#### MATERIAL FOR THIS EXERCISE ####

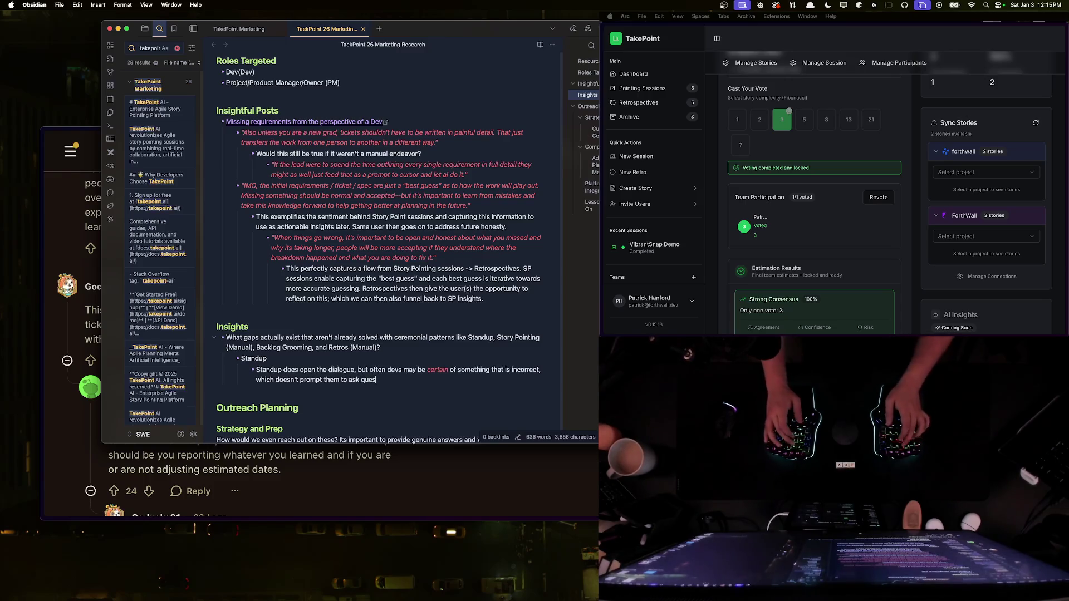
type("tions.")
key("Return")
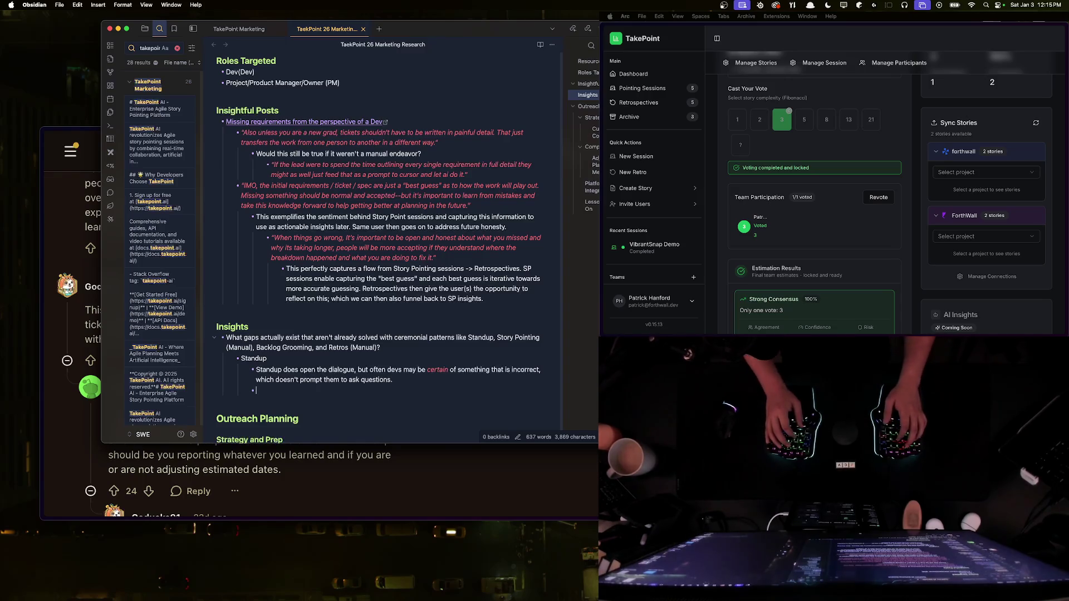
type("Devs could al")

####
#### MATERIAL FOR THIS EXERCISE ####

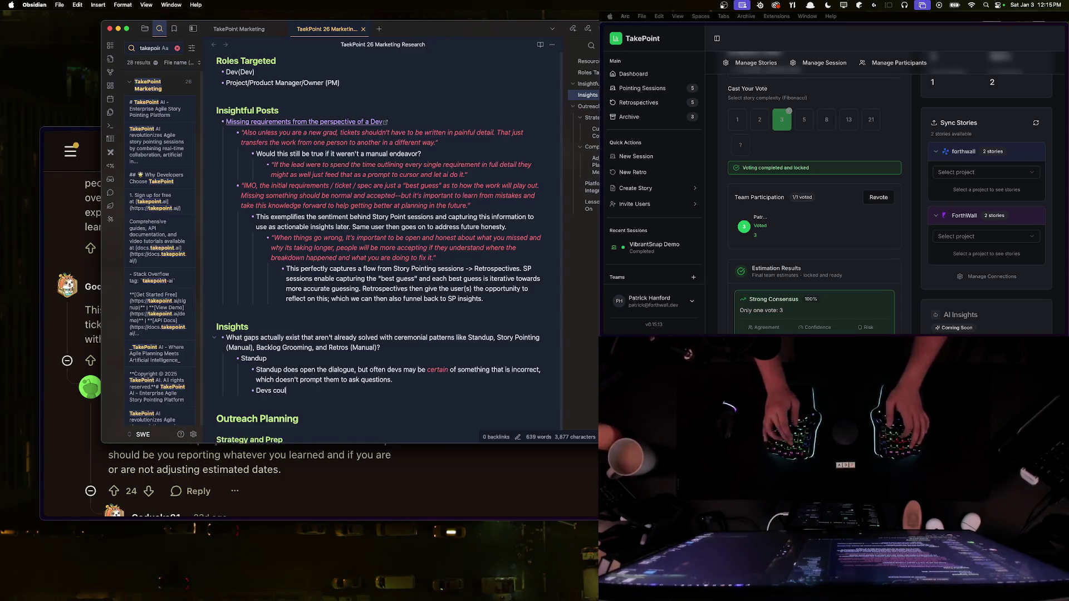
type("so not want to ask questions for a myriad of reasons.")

####
#### MATERIAL FOR THIS EXERCISE ####

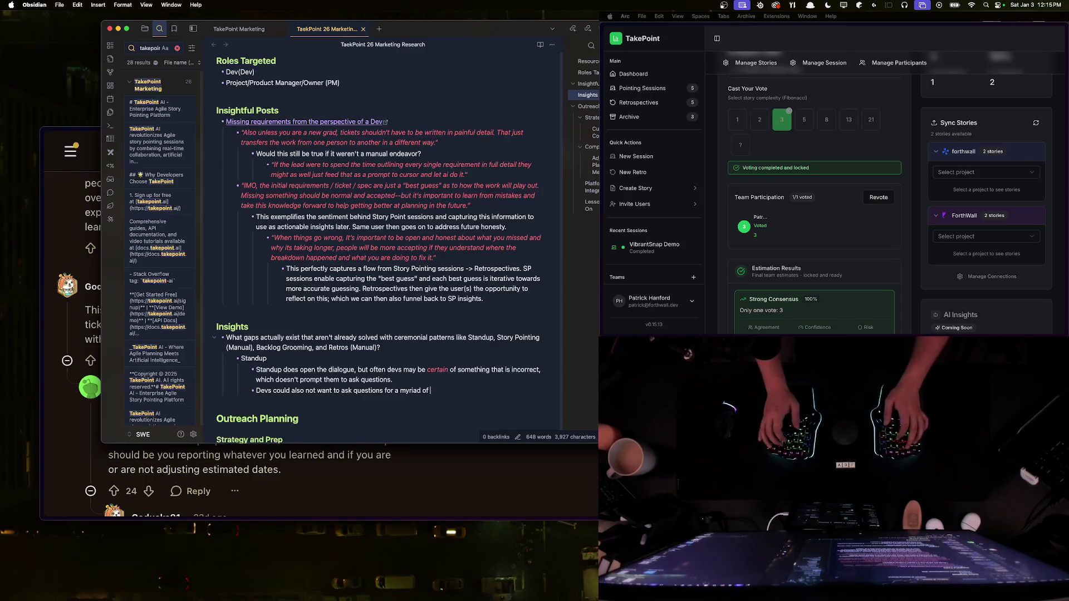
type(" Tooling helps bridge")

####

- [TASK TO CARRY OUT]
Pull out every line in the material above where "type" occurs.

- [ANSWER BOX]
type("tions.")
type("Devs could al")
type("so not want to ask questions for a myriad of reasons.")
type(" Tooling helps bridge")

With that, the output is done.